Mehmet Aydın, who allegedly defrauded thousands of Turks of millions of dollars by way of an online investment app and was brought to Turkey from Brazil where he surrendered to authorities, has been arrested, according to Turkish media outlets.
Aydın, who had surrendered to Turkey’s Consulate General in Sao Paulo, Brazil, was handed over to a three-person INTERPOL team who flew to Sao Paulo. He was brought to Turkey on Saturday and was referred to an İstanbul court for arrest on Wednesday morning following a four-day interrogation.
Aydın and his business partners came up with the game in 2016, known as Çiftlik Bank (Farm Bank) in Turkish, inspired by popular social media game FarmVille. Users would buy virtual animals and farm equipment with real money. Aydın promised users their money would be invested in real livestock on various farms across the country. Products were also put up for sale in some stores and on “show-farms” to woo investors. Users would be paid for time spent playing the game.

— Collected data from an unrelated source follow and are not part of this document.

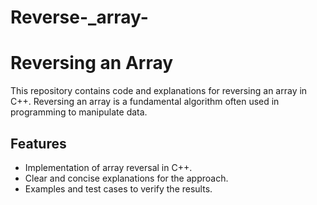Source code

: # Reverse-_array-
# Reversing an Array

This repository contains code and explanations for reversing an array in C++. Reversing an array is a fundamental algorithm often used in programming to manipulate data.

## Features
- Implementation of array reversal in C++.
- Clear and concise explanations for the approach.
- Examples and test cases to verify the results.
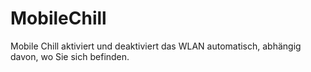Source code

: # MobileChill
Mobile Chill aktiviert und deaktiviert das WLAN automatisch, abhängig davon, wo Sie sich befinden. 

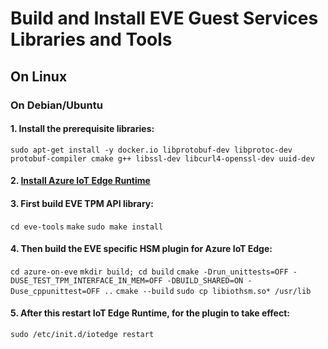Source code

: # Build and Install EVE Guest Services Libraries and Tools

## On Linux

### On Debian/Ubuntu

#### 1. Install the prerequisite libraries:
`sudo apt-get install -y docker.io libprotobuf-dev libprotoc-dev protobuf-compiler cmake g++ libssl-dev libcurl4-openssl-dev uuid-dev`

#### 2. [Install Azure IoT Edge Runtime](https://docs.microsoft.com/en-us/azure/iot-edge/how-to-install-iot-edge-linux)

#### 3. First build EVE TPM API library:
`cd eve-tools`
`make`
`sudo make install`
  
 #### 4. Then build the EVE specific HSM plugin for Azure IoT Edge:
`cd azure-on-eve`
`mkdir build; cd build`
`cmake -Drun_unittests=OFF -DUSE_TEST_TPM_INTERFACE_IN_MEM=OFF -DBUILD_SHARED=ON -Duse_cppunittest=OFF ..`
`cmake --build`
`sudo cp libiothsm.so* /usr/lib`

#### 5. After this restart IoT Edge Runtime, for the plugin to take effect:
`sudo /etc/init.d/iotedge restart`
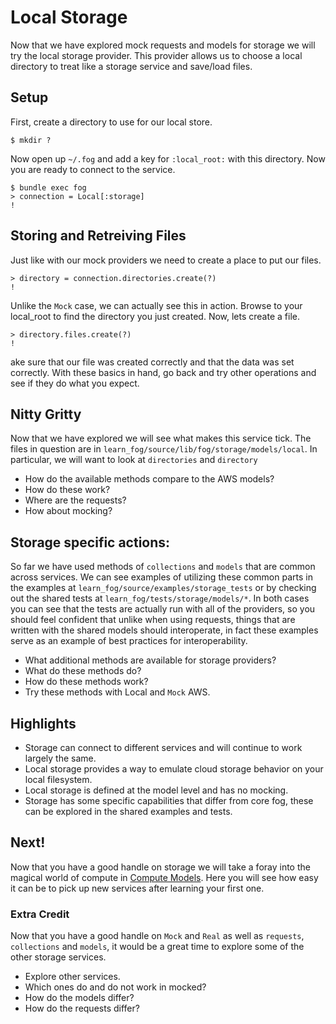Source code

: # Local Storage

Now that we have explored mock requests and models for storage we will try the local storage provider. This provider allows us to choose a local directory to treat like a storage service and save/load files.

## Setup

First, create a directory to use for our local store.

    $ mkdir ?

Now open up `~/.fog` and add a key for `:local_root:` with this directory. Now you are ready to connect to the service.

    $ bundle exec fog
    > connection = Local[:storage]
    !

## Storing and Retreiving Files

Just like with our mock providers we need to create a place to put our files.

    > directory = connection.directories.create(?)
    !

Unlike the `Mock` case, we can actually see this in action. Browse to your local_root to find the directory you just created. Now, lets create a file.

    > directory.files.create(?)
    !

ake sure that our file was created correctly and that the data was set correctly. With these basics in hand, go back and try other operations and see if they do what you expect.

## Nitty Gritty

Now that we have explored we will see what makes this service tick. The files in question are in `learn_fog/source/lib/fog/storage/models/local`. In particular, we will want to look at `directories` and `directory`

* How do the available methods compare to the AWS models?
* How do these work?
* Where are the requests?
* How about mocking?

## Storage specific actions:

So far we have used methods of `collections` and `models` that are common across services.  We can see examples of utilizing these common parts in the examples at `learn_fog/source/examples/storage_tests` or by checking out the shared tests at `learn_fog/tests/storage/models/*`.  In both cases you can see that the tests are actually run with all of the providers, so you should feel confident that unlike when using requests, things that are written with the shared models should interoperate, in fact these examples serve as an example of best practices for interoperability.

* What additional methods are available for storage providers?
* What do these methods do?
* How do these methods work?
* Try these methods with Local and `Mock` AWS.

## Highlights

* Storage can connect to different services and will continue to work largely the same.
* Local storage provides a way to emulate cloud storage behavior on your local filesystem.
* Local storage is defined at the model level and has no mocking.
* Storage has some specific capabilities that differ from core fog, these can be explored in the shared examples and tests.

## Next!

Now that you have a good handle on storage we will take a foray into the magical world of compute in [Compute Models](6_compute_models.html).  Here you will see how easy it can be to pick up new services after learning your first one.

### Extra Credit

Now that you have a good handle on `Mock` and `Real` as well as `requests`, `collections` and `models`, it would be a great time to explore some of the other storage services.

* Explore other services.
* Which ones do and do not work in mocked?
* How do the models differ?
* How do the requests differ?
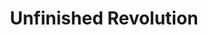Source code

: ---
pid: LLP118
title: Unfinished Revolution
location_transcription: Near Independence Hall
zipcode: '19128'
outside_phl: 
neighborhood: Roxborough
age: '48'
age_range: 40-49
instagram: 
image_file_name: LLP_118.jpg
proposal_transcription: An installation with an American Flag (or different American
  Flag) being sewn anew every day.
topic: History,Freedom
topic_summary: 0, 0
type: Event,Performance
keywords_other: flag, sewing, performance action, renewal
credit: 
image_labels: 
twitter: 
facebook: 
permalink: "/monuments/llp118/"
layout: item-page
---
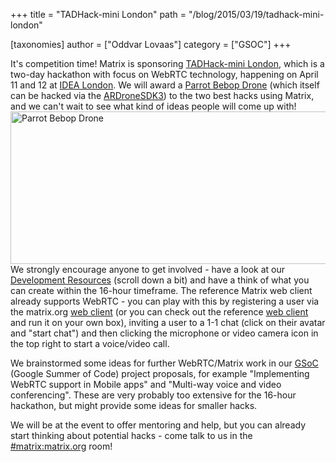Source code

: +++
title = "TADHack-mini London"
path = "/blog/2015/03/19/tadhack-mini-london"

[taxonomies]
author = ["Oddvar Lovaas"]
category = ["GSOC"]
+++

It's competition time! Matrix is sponsoring <a href="http://tadhack.com/2015/tadhack-mini-london/" title="TADHack-mini London">TADHack-mini London</a>, which is a two-day hackathon with focus on WebRTC technology, happening on April 11 and 12 at <a href="http://www.idea-london.co.uk/" title="IDEA London">IDEA London</a>. We will award a <a href="http://www.parrot.com/uk/products/bebop-drone/" title="Parrot Bebop Drone">Parrot Bebop Drone</a> (which itself can be hacked via the <a href="https://github.com/ARDroneSDK3/ARSDKBuildUtils" title="ARDroneSDK3">ARDroneSDK3</a>) to the two best hacks using Matrix, and we can't wait to see what kind of ideas people will come up with!
<img src="http://matrix.org/blog/wp-content/uploads/2015/03/parrot.png" alt="Parrot Bebop Drone" width="552" height="244" class="aligncenter size-full wp-image-482" />
We strongly encourage anyone to get involved - have a look at our <a href="http://tadhack.com/2015/tadhack-mini-london/" title="Development Resources">Development Resources</a> (scroll down a bit) and have a think of what you can create within the 16-hour timeframe. The reference Matrix web client already supports WebRTC - you can play with this by registering a user via the matrix.org <a href="/beta/" title="web client">web client</a> (or you can check out the reference <a href="https://github.com/matrix-org/matrix-angular-sdk" title="web client">web client</a> and run it on your own box), inviting a user to a 1-1 chat (click on their avatar and "start chat") and then clicking the microphone or video camera icon in the top right to start a voice/video call. 

We brainstormed some ideas for further WebRTC/Matrix work in our <a href="https://github.com/matrix-org/GSoC/blob/master/IDEAS.md#implementing-webrtc-support-in-mobile-apps" title="GSoC">GSoC</a> (Google Summer of Code) project proposals, for example "Implementing WebRTC support in Mobile apps" and "Multi-way voice and video conferencing". These are very probably too extensive for the 16-hour hackathon, but might provide some ideas for smaller hacks.

We will be at the event to offer mentoring and help, but you can already start thinking about potential hacks - come talk to us in the <a href="/beta/#/room/#matrix:matrix.org" title="#matrix:matrix.org">#matrix:matrix.org</a> room!
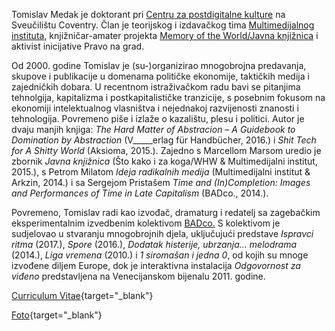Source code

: <!--
.. title: Biografija
.. slug: bio
-->

Tomislav Medak je doktorant pri [Centru za postdigitalne kulture](http://www.coventry.ac.uk/research/areas-of-research/postdigital-cultures/) na Sveučilištu Coventry. Član je teorijskog i izdavačkog tima
[Multimedijalnog instituta](http://www.mi2.hr/), knjižničar-amater projekta [Memory of the World/Javna knjižnica](https://memoryoftheworld.org/) i aktivist inicijative Pravo na grad.

Od 2000. godine Tomislav je (su-)organizirao mnogobrojna predavanja,
skupove i publikacije u domenama političke ekonomije, taktičkih medija i
zajedničkih dobara. U recentnom istraživačkom radu bavi se pitanjima tehnolgija, kapitalizma i postkapitalističke tranzicije, s posebnim fokusom na ekonomiji intelektualnog vlasništva i nejednakoj razvijenosti znanosti i tehnologija. Povremeno piše i izlaže o kazalištu, plesu i politici. Autor je dvaju manjih knjiga: *The Hard Matter of Abstracion* – *A Guidebook to Domination by Abstraction* (V_____erlag für Handbücher, 2016.) i *Shit Tech for A Shitty World* (Aksioma, 2015.). Zajedno s Marcellom Marsom uredio je zbornik *Javna knjižnica* (Što kako i za koga/WHW & Multimedijalni institut, 2015.), s Petrom Milatom *Ideja radikalnih medija* (Multimedijalni institut & Arkzin, 2014.) i sa Sergejom Pristašem *Time and (In)Completion: Images and
Performances of Time in Late Capitalism* (BADco., 2014.).

Povremeno, Tomislav radi kao izvođač, dramaturg i redatelj sa zagebačkim
eksperimentalnim izvedbenim kolektivom [BADco.](http://badco.hr/) S kolektivom je sudjelovao u stvaranju mnogobrojnih djela, uključujući predstave *Ispravci ritma* (2017.), *Spore* (2016.), *Dodatak histerije, ubrzanja... melodrama* (2014.), *Liga vremena* (2010.) i *1 siromašan i jedna 0*, od kojih su mnoge izvođene diljem Europe, dok je interaktivna instalacija
*Odgovornost za viđeno* predstavljena na Venecijanskom bijenalu 2011.
godine.

[Curriculum Vitae](/CV_tmedak_MI2_EN_2018.pdf){target="_blank"}

[Foto](/images/TMedak_large.jpg){target="_blank"}
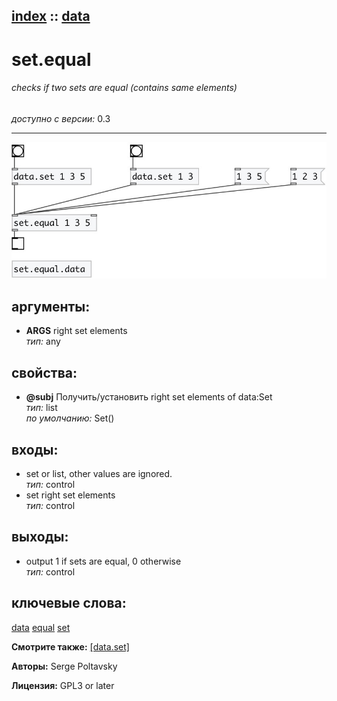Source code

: [index](index.html) :: [data](category_data.html)
---

# set.equal

###### checks if two sets are equal (contains same elements)

*доступно с версии:* 0.3

---




[![example](../examples/img/set.equal.jpg)](../examples/pd/set.equal.pd)



## аргументы:

* **ARGS**
right set elements<br>
_тип:_ any<br>





## свойства:

* **@subj** 
Получить/установить right set elements of data:Set<br>
_тип:_ list<br>
_по умолчанию:_ Set()<br>



## входы:

* set or list, other values are ignored.<br>
_тип:_ control
* set right set elements<br>
_тип:_ control



## выходы:

* output 1 if sets are equal, 0 otherwise<br>
_тип:_ control



## ключевые слова:

[data](keywords/data.html)
[equal](keywords/equal.html)
[set](keywords/set.html)



**Смотрите также:**
[\[data.set\]](data.set.html)




**Авторы:** Serge Poltavsky




**Лицензия:** GPL3 or later





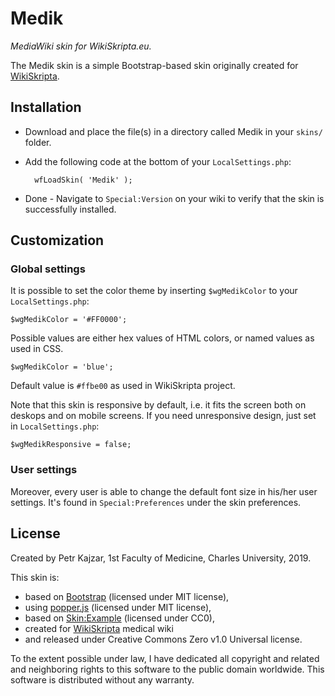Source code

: # Medik

_MediaWiki skin for WikiSkripta.eu._

The Medik skin is a simple Bootstrap-based skin originally created for [WikiSkripta](https://www.wikiskripta.eu).

## Installation

* Download and place the file(s) in a directory called Medik in your `skins/` folder.
* Add the following code at the bottom of your `LocalSettings.php`:

		wfLoadSkin( 'Medik' );

* Done - Navigate to `Special:Version` on your wiki to verify that the skin is successfully installed.

## Customization

### Global settings

It is possible to set the color theme by inserting `$wgMedikColor` to your `LocalSettings.php`:

    $wgMedikColor = '#FF0000';
    
Possible values are either hex values of HTML colors, or named values as used in CSS.

    $wgMedikColor = 'blue';
    
Default value is `#ffbe00` as used in WikiSkripta project.

Note that this skin is responsive by default, i.e. it fits the screen both on deskops and on mobile screens. If you need unresponsive design, just set in `LocalSettings.php`:

    $wgMedikResponsive = false;
    
### User settings

Moreover, every user is able to change the default font size in his/her user settings. It's found in `Special:Preferences` under the skin preferences.

## License

Created by Petr Kajzar, 1st Faculty of Medicine, Charles University, 2019.

This skin is:

* based on [Bootstrap](https://getbootstrap.com/) (licensed under MIT license),
* using [popper.js](https://popper.js.org/) (licensed under MIT license),
* based on [Skin:Example](https://www.mediawiki.org/wiki/Skin:Example) (licensed under CC0),
* created for [WikiSkripta](https://www.wikiskripta.eu) medical wiki
* and released under Creative Commons Zero v1.0 Universal license.

To the extent possible under law, I have dedicated all copyright and related and neighboring rights to this software to the public domain worldwide. This software is distributed without any warranty.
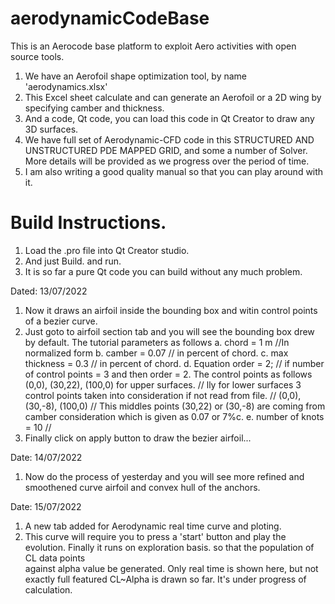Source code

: # aerodynamicCodeBase
This is an Aerocode base platform to exploit Aero activities with open source tools.

1.  We have an Aerofoil shape optimization tool, by name 'aerodynamics.xlsx'
2.  This Excel sheet calculate and can generate an Aerofoil or a 2D wing by specifying camber and thickness.
3.  And a code, Qt code, you can load this code in Qt Creator to draw any 3D surfaces.
4.  We have full set of Aerodynamic-CFD code in this  STRUCTURED AND UNSTRUCTURED PDE MAPPED GRID, and some a number of Solver. More details will be provided 
    as we progress over the period of time. 
5.  I am also writing a good quality manual so that you can play around with it.




# Build Instructions.
1. Load the .pro file into Qt Creator studio.
2. And just Build. and run.
3. It is so far a pure Qt code you can build without any much problem.


Dated: 13/07/2022
1.  Now it draws an airfoil inside the bounding box and witin control points of a bezier curve.
2.  Just goto to airfoil section tab and you will see the bounding box drew by default. The tutorial parameters as follows
    a. chord = 1 m    //In normalized form
    b. camber = 0.07 // in percent of chord.
    c. max thickness = 0.3 // in percent of chord.
    d. Equation order = 2; // if number of control points = 3 and then order = 2. The control points as follows (0,0), (30,22), (100,0) for upper surfaces.
				   // lly for lower surfaces 3 control points taken into consideration if not read from file.
				   // (0,0), (30,-8), (100,0)
                           // This middles points (30,22) or (30,-8) are coming from camber consideration which is given as 0.07 or 7%c.
    e. number of knots = 10 //
3. Finally click on apply button to draw the bezier airfoil...


Date: 14/07/2022
1.  Now do the process of yesterday and you will see more refined and smoothened curve airfoil and convex hull of the anchors.

Date: 15/07/2022
1.  A new tab added for Aerodynamic real time curve and ploting.
2.  This curve will require you to press a 'start' button and play the evolution. Finally it runs on exploration basis. so that the population of CL data points   
    against alpha value be generated. Only real time is shown here, but not exactly full featured CL~Alpha is drawn so far. It's under progress of calculation.
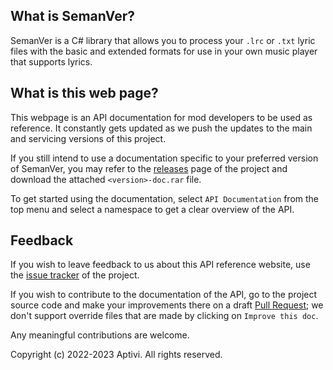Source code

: ## What is SemanVer?

SemanVer is a C# library that allows you to process your `.lrc` or `.txt` lyric files with the basic and extended formats for use in your own music player that supports lyrics.

## What is this web page?
 
This webpage is an API documentation for mod developers to be used as reference. It constantly gets updated as we push the updates to the main and servicing versions of this project.

If you still intend to use a documentation specific to your preferred version of SemanVer, you may refer to the [releases](https://github.com/Aptivi/SemanVer/releases) page of the project and download the attached `<version>-doc.rar` file.

To get started using the documentation, select `API Documentation` from the top menu and select a namespace to get a clear overview of the API.

## Feedback

If you wish to leave feedback to us about this API reference website, use the [issue tracker](https://github.com/Aptivi/SemanVer/issues) of the project.

If you wish to contribute to the documentation of the API, go to the project source code and make your improvements there on a draft [Pull Request](https://github.com/Aptivi/SemanVer/pulls); we don't support override files that are made by clicking on `Improve this doc`.

Any meaningful contributions are welcome.

Copyright (c) 2022-2023 Aptivi. All rights reserved.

In his deposition, however, Aydın denied having promised money to investors, saying they would only be given their capital and would have no investment in real farms.
“I don’t accept the claim that I established a fraud gang and defrauded people. I explained everything honestly. I did not set up this business to defraud people. I made some mistakes, I met some of the wrong people. So I was wronged like the people in the Farm Bank game. Since I didn’t commit the crimes I’m accused of, I want to benefit from the active repentance law,” Aydın said in his deposition, according to Turkish media outlets.
Aydın also said his assets, which are valued at around TL 200,000 million ($23 million), could be used to make up for the losses people suffered as a result of his investment app, saying the financial losses total some TL 64 million ($7.5 million) according to what he learned from the Turkish media.
Aydın also said he established firms in various countries during the time he was abroad.
In 2019 INTERPOL had issued a Red Notice for Aydın, wanted by Turkish authorities on charges of “theft by deception by using as an instrument electronic data processing systems, bank or lending institutions,” “theft by deception of the executives of a merchant or a company or of the executives of a cooperative,” “establishing an organization for the purpose of committing crimes,” “laundering of assets acquired from an offense” and “violation of the tax law.”
An investigation launched in March 2018 based on allegations that the company operated a Ponzi scheme had led to the seizure of its assets and the arrest of some of its executives.
It was later claimed that Aydın fled to Uruguay in 2018 with more than 1.1 billion Turkish lira (around $280 million according to the exchange rate in effect at the time) collected from some 132,000 customers.